For instance, what I do, instead of asking team members to come up with topics, I place stickers in the wall with all the topics I have identified in previous days, and I give them some minutes to come up with more items. If I have done my work properly very little new things will be posted on the wall, which means that I was present, observing and listening. This is a way of showing respect for team’s problems and ideas. Acting as a mirror by returning everything that you perceived.

Afterwards, I have the team vote the items and select a few, 5 at most.

Now, you can apply any mechanism you want to define actions. What I do some times is to do a Lean Coffee with the 5 most voted items, and after the discussion I facilitate definition of action items using scientific approach: Hypothesis – Experiment – Success Measures.

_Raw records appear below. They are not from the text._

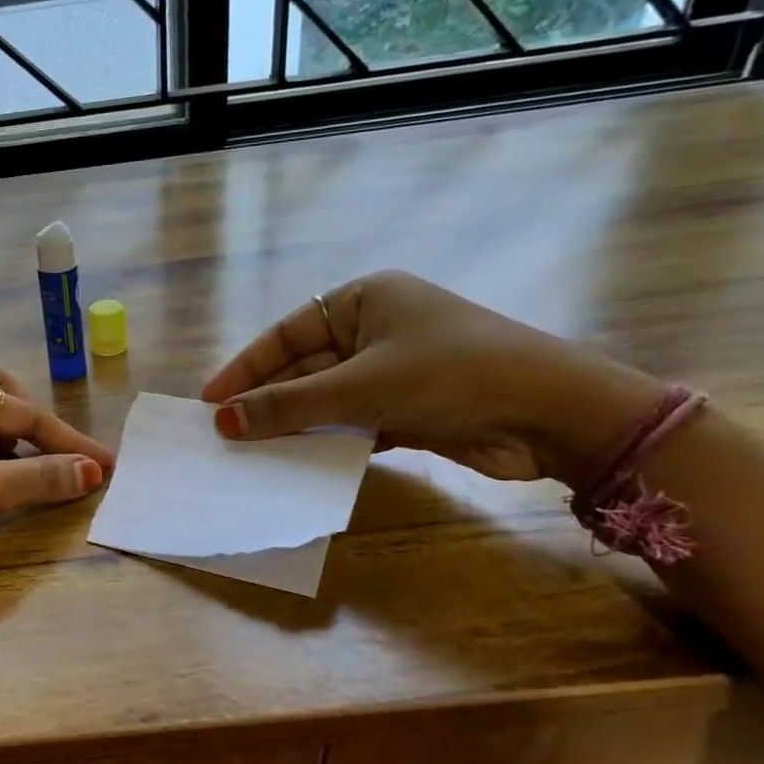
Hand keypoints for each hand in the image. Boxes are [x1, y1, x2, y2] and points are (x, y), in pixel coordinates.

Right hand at [201, 271, 663, 485]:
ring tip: (249, 453)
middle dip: (267, 402)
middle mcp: (375, 330)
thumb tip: (222, 421)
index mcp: (364, 301)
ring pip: (326, 400)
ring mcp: (392, 371)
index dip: (245, 368)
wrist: (553, 414)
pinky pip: (351, 424)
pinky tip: (295, 463)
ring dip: (293, 426)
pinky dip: (326, 442)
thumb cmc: (451, 374)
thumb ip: (289, 405)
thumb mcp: (361, 386)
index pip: (287, 334)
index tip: (209, 400)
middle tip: (224, 434)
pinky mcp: (407, 410)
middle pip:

By doing a Lean Coffee you get the team talking about things they care about, and you will get a lot of useful information about team dynamics.


As you can see, not much Scrum stuff in this post. This is the kind of knowledge that you won’t get in most CSM trainings.

It is not only the process or framework that you need to work on, but many other aspects which have much greater impact on the performance of your team. The process is the easiest part.

This is what I do, and probably other Scrum Masters and Agile Coaches will have different approaches that work well for them.

What do you guys do? I’d like to listen to other approaches.

Thanks for reading, commenting and sharing.